KenGen Limited (KEGN.ke) HY2022 Interim Report
Our performance for the six-months ended 31st December 2021 remained stable supported by increased income from revenue diversification initiatives and overall growth in electricity demand. Total Revenue increased by 14% from KShs 21,801 million in December 2020 to KShs
24,793 million for the period ended 31st December 2021. This growth is mainly attributed to higher revenue receipts from drilling consultancy and operations outside Kenya.
Operating costs increased by 8% to KShs 14,130 million from KShs 13,090 million in 2020 owing to increased business activities in Ethiopia, repairs and maintenance, and higher steam costs following increased dispatch from Olkaria | AU and V geothermal plants. Finance income increased by 22% from KShs 829 million to KShs 1,009 million. The interest was earned on increased cash balances held for ongoing projects and loans whose repayment has been rescheduled as part of Covid-19 relief program by financing partners.
Finance costs declined by 27% from KShs 1,231 million to KShs 897 million owing to a reduction in loan balances. Finance income increased by 22% from KShs 829 million to KShs 1,009 million.
Profitability: Profit before tax increased by 9% from KShs 6,872 million in 2020 to KShs 7,520 million for the six months ended 31st December 2021. Income tax expense increased by 32% to KShs 2,339 million from KShs 1,817 million in December 2020 reflecting the impact of corporate tax reversal from 25% back to 30% and Olkaria V capital allowances all of which resulted in a lower effective tax rate of 26% in 2020.
Consequently, profit after tax rose from KShs 5,055 million in 2020 to KShs 5,121 million for the six months ended 31st December 2021.
KenGen is committed to the execution of its strategy for capacity growth from renewables and revenue diversification initiatives.

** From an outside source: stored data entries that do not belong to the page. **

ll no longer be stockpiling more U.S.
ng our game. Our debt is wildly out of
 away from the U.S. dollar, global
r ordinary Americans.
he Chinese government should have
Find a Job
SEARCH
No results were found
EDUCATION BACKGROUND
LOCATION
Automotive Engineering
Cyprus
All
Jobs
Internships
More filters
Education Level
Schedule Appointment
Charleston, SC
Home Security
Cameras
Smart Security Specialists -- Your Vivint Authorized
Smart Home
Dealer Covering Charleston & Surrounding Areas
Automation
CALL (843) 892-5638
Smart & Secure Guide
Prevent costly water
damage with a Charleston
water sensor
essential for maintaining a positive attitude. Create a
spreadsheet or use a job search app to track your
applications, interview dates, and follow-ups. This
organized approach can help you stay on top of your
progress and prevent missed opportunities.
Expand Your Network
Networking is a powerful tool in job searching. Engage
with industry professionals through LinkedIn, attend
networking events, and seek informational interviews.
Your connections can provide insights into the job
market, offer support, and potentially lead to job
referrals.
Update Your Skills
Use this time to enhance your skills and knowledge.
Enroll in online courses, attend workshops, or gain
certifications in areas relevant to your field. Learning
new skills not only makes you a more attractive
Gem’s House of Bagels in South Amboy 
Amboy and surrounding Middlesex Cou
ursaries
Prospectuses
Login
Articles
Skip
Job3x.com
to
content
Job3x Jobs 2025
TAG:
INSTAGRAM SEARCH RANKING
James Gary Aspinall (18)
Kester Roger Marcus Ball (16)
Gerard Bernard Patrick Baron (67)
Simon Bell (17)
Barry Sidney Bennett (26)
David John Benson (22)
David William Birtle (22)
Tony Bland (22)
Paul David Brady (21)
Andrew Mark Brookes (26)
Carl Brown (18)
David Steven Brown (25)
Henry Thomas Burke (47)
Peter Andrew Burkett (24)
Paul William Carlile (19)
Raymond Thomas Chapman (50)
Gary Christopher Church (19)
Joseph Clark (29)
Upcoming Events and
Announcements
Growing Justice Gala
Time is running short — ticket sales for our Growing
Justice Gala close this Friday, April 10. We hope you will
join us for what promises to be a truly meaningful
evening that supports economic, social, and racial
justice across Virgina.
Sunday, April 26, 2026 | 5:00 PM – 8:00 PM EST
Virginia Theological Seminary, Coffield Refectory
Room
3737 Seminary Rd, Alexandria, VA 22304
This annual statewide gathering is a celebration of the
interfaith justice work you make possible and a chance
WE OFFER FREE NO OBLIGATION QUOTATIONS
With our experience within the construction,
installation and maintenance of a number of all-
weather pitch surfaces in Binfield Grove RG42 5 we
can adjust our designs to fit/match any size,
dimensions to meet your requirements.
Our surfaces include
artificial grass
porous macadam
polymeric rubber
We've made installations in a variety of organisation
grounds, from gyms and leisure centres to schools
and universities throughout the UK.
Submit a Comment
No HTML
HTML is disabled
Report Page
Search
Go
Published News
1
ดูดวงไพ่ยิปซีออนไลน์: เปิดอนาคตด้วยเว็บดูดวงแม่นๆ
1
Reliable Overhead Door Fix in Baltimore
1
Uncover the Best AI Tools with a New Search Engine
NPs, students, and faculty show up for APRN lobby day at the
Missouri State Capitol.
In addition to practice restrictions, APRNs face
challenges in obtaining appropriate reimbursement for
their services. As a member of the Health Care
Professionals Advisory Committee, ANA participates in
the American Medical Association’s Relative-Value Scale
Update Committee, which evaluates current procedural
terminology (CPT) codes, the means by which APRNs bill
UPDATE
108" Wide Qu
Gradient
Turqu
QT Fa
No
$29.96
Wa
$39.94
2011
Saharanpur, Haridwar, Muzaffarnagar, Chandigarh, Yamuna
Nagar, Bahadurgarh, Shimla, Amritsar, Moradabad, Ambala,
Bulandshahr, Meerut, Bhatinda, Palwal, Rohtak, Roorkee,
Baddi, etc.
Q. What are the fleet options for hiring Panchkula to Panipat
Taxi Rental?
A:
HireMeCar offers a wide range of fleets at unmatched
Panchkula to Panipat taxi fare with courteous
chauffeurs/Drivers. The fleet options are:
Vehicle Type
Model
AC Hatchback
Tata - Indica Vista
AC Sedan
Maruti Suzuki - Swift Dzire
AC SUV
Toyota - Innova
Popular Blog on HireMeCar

We look forward to commissioning Olkaria |Additional Unit 6 geothermal power plant this year. This will increase our electricity generation portfolio from renewables by 83.4MW and will contribute to further replacement of thermal generation.
We remain steadfast on the path of growth and operational excellence for business sustainability. In the same way we supportthe ongoing reforms in the Energy Sector.
The Board of Directors does not recommend an interim dividend for the period.
We appreciate all our stakeholders for their invaluable contribution to the Company’s performance.